I would post the article itself, but the format doesn't copy very prettily. It contains, at any rate, pretty much the same theory I came up with a while ago: namely, that different cultural groups can coexist well in areas that provide either strong boundaries between their individual subregions, or a shared set of ground rules. The Lex Romana of the Roman empire is a classic example of the latter. The US "melting-pot", during the times and occasions when it was actually successful, also used this principle: the "base attractor" of "mainstream" American culture was able to assimilate new immigrants (albeit, in many cases, with a certain period of "hazing the newbies" which strikes me as rather similar to a fraternity initiation ritual.)
The current "multiculturalism", on the other hand, is a muddled mess because it rejects both segregation and assimilation, trying to achieve some in-between compromise which, in the end, pleases no one. It reminds me of that old story about the two guys with the donkey who tried to please everyone, and ended up only making fools of themselves.

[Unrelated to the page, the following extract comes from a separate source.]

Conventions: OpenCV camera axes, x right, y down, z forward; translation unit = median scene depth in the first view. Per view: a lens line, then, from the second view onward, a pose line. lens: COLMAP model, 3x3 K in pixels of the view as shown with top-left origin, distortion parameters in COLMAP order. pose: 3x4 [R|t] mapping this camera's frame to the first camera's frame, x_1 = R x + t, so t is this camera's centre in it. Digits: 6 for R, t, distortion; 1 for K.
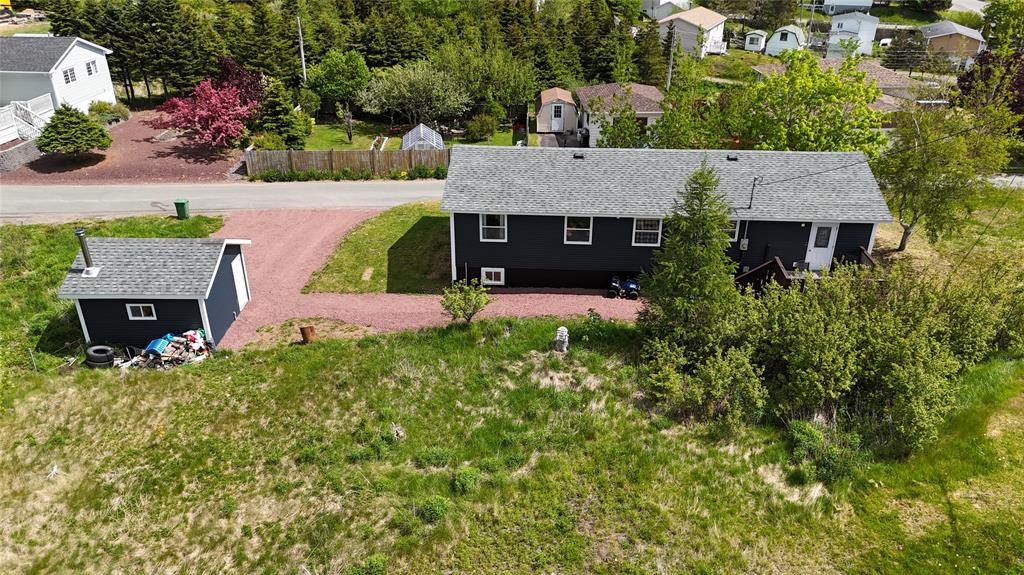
lens RADIAL K [[749.3, 0, 514.6], [0, 749.3, 291.4], [0, 0, 1]] dist [0.063625, -0.056354]
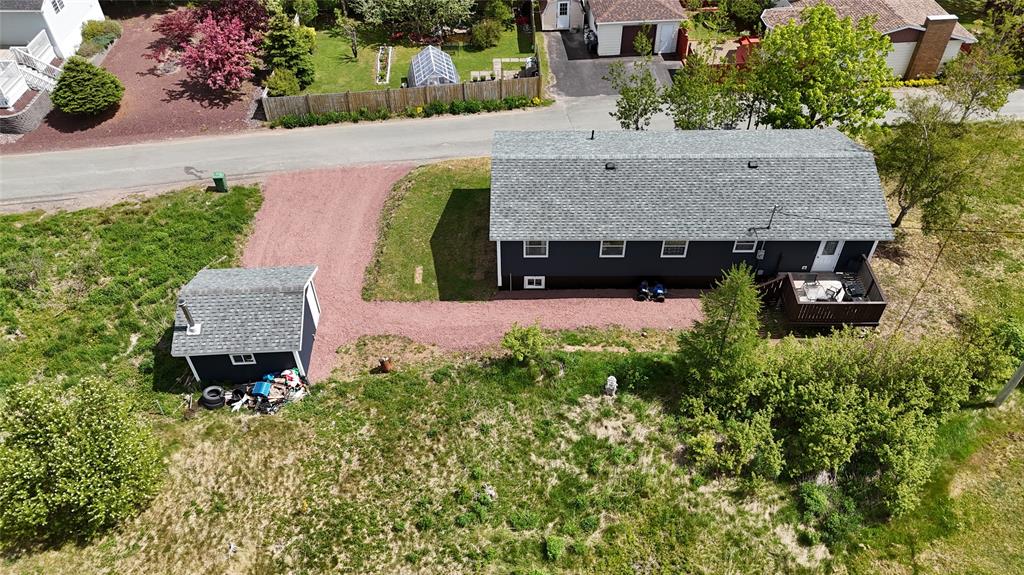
lens RADIAL K [[749.3, 0, 512.4], [0, 749.3, 290.5], [0, 0, 1]] dist [0.063625, -0.056354]
pose [[0.998670, -0.045164, 0.024855, -0.106038], [0.035692, 0.953652, 0.298786, -0.403303], [-0.037197, -0.297502, 0.953996, -0.082572]]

This, by the way, is one reason why I do not identify as "White Nationalist". Although I do believe in Freedom of Association, and sympathize with those who want to preserve their culture, I also cannot ignore the empirical evidence that successful mixed social units do exist, at all levels of scale. There are mixed marriages that are stable and happy. There are mixed families whose children grow up healthy, strong, and intellectually competent. There are communities where people of different ethnic groups live together in harmony. There are cosmopolitan agorae where people from all over the world come together to peacefully exchange goods and ideas. And, insofar as these associations are actually successful, they have as much right to exist as anything else.
One the other hand, many people are also positively assortative; they prefer the company of their own kind. And that, of course, is perfectly fine too. Chacun a son gout.
Both sides, multiculturalists and separatists, have become morally polarized, each claiming that their vision of an ideal society is absolutely right; when, ironically, both sides are actually advocating for diversity: diversity of different kinds and on different levels. A preference for mixture is still a preference; a mixture is a particular kind of thing. Human beings cannot live without any preferences at all; such a state of being may be possible in Nirvana, but not on Earth.